Market attention continues to focus on the potential size of the U.S. corn and soybean crops. Acreage totals look to remain uncertain for the rest of the year. Any adjustments in the next World Agricultural Supply and Demand Estimates report may not reflect the changes facing both crops this year.

U.S. average yields appear set to be less in the upcoming World Agricultural Supply and Demand Estimates report because severe delays in planting indicate reduced yield potential. Expectations for the U.S. average corn and soybean yields this year continued to deteriorate during recent weeks as planting delays dragged on across much of the Corn Belt. In particular states in the eastern Corn Belt dealt with extreme moisture and massive delays this year.

Yield potential decreases for corn planted after the second or third week of May, all other conditions equal. Even though progress accelerated this past week on drier weather, corn planting after May 25 came in at a more-than-average percentage. Based on the U.S. Department of Agriculture’s weekly Crop Progress report, an estimated 51 percent of the corn acreage in the 18 major corn-producing states went in the ground after May 25. That compares to the average of 16.8 percent from 1986 through 2018.

Late-planted acres typically remain isolated in specific areas of the country. While most of the very late planting this year occurred in eastern corn-producing states, a substantial amount of late-planted acreage occurred in almost every Corn Belt state. The USDA’s weekly ratings of corn conditions due out this week in the Crop Conditions report should provide an initial indication of the 2019 crop. That conditions report might be one of the worst on record.

Data available since 1986 indicate that as of week 23 of the year – June 9 this year – an average of 67 percent of the crop was rated in good or excellent condition at the end of week 23. That number excludes 1995 when ratings were not yet available due to extremely late planting.

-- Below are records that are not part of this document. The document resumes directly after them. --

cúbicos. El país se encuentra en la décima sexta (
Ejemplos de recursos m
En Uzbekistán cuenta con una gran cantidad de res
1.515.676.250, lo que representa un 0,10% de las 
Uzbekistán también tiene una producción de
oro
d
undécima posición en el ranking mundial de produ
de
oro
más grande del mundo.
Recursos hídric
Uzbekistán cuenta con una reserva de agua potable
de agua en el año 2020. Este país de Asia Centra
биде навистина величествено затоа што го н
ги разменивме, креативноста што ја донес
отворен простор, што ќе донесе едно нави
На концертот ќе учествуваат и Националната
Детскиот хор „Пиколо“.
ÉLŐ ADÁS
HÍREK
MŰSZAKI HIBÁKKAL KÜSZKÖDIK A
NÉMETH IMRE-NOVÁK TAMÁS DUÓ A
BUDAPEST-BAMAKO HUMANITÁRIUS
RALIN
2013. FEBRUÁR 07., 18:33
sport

The five-worst years for good and excellent ratings excluding 1995 show the comparison to this year.

  • 1992 at 42 percent
  • 1988 at 47 percent
  • 1996 at 50 percent
  • 1990 at 52 percent
  • 1993 at 57 percent

Late-planted corn acreage including 1995 came in at well more than average in each of those years except for 1992 and 1988. Crop-condition ratings usually decrease as the growing season progresses. Early-season ratings don’t supply an unbiased indication of the final U.S. average yield. Even so the upcoming rating, along with severe planting conditions, should keep yield expectations poor.

If one includes 1995 with the five years mentioned with the worst of good and excellent ratings, the U.S. average corn yield came in at more than trend only in 1992 – at 11 bushels more – and 1990 at 2 bushels more. The average yield across all six years totaled 9 bushels less than trend. While the upcoming World Agricultural Supply and Demand Estimates report may not decrease the corn yield much, an expectation this year for corn yield at or less than trend appears reasonable.

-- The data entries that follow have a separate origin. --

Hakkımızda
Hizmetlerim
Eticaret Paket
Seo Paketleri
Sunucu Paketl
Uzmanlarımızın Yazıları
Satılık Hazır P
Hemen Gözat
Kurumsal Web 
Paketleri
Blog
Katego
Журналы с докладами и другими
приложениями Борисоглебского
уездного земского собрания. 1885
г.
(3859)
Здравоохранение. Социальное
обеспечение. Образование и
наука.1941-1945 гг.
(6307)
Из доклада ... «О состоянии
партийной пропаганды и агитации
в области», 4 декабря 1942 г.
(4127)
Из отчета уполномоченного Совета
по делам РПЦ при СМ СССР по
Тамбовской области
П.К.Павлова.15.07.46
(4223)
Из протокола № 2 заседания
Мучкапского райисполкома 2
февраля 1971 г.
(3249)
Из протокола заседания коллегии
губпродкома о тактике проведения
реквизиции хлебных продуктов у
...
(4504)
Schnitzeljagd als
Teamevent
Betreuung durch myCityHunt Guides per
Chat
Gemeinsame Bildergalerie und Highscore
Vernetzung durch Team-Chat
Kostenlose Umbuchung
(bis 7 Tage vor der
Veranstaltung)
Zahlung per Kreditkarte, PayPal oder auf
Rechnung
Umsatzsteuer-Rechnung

Soybean planting lagged at well less than average pace this year as well. As of the June 3 Crop Progress report, 39 percent of the crop in the 18 major soybean-producing states was planted. An expectation of substantial planting progress during the next few weeks is in place. Based on the USDA’s weekly Crop Progress report, an estimated 72 percent of the soybean acreage in the 18 major soybean-producing states went in the ground after May 25. That amount sits at well more than the 39.2 percent average from 1986 through 2018.

Field trials in Illinois indicate yield losses of more than 10 percent after May 20, with increasing levels as planting moves into June. Planting after June 10 led to almost a 20 percent loss expectation for soybean yields. While that seems drastic, actual national data on soybean yields rarely falls outside a range of 3 bushels from trend.

Due to the later planting of soybeans this year, the first crop-condition ratings for soybeans looks to be out in the next two weeks – depending on the percentage of the crop emerged. Crop-condition ratings for soybeans tend to decline more than corn as the growing season advances. Like corn early-season ratings don’t provide a reliable indicator of the final U.S. average yield.

Lesser yield expectations for corn and soybeans seem plausible. By factoring in late planting, a conservative yield estimate for corn of about 170 bushels per acre appears reasonable, 4.5 bushels less than the current USDA projection.

Uncertainty regarding acreage levels for corn will linger, but acreage reduction in the range of 7 million to 12 million acres produces a corn crop 1.7 million to 2.2 billion bushels smaller than currently projected by the USDA.

For soybeans an average yield of 47.8 bushels fits current conditions – that’s 1.7 bushels less than current USDA projections. If one assumes 2 million additional soybean acres due to switching, soybean production comes in 150 million bushels less than forecast by the USDA. The World Agricultural Supply and Demand Estimates report June 11 should provide the first indication from the USDA about the size of both crops this year. The June 28 acreage report will be the next major indicator.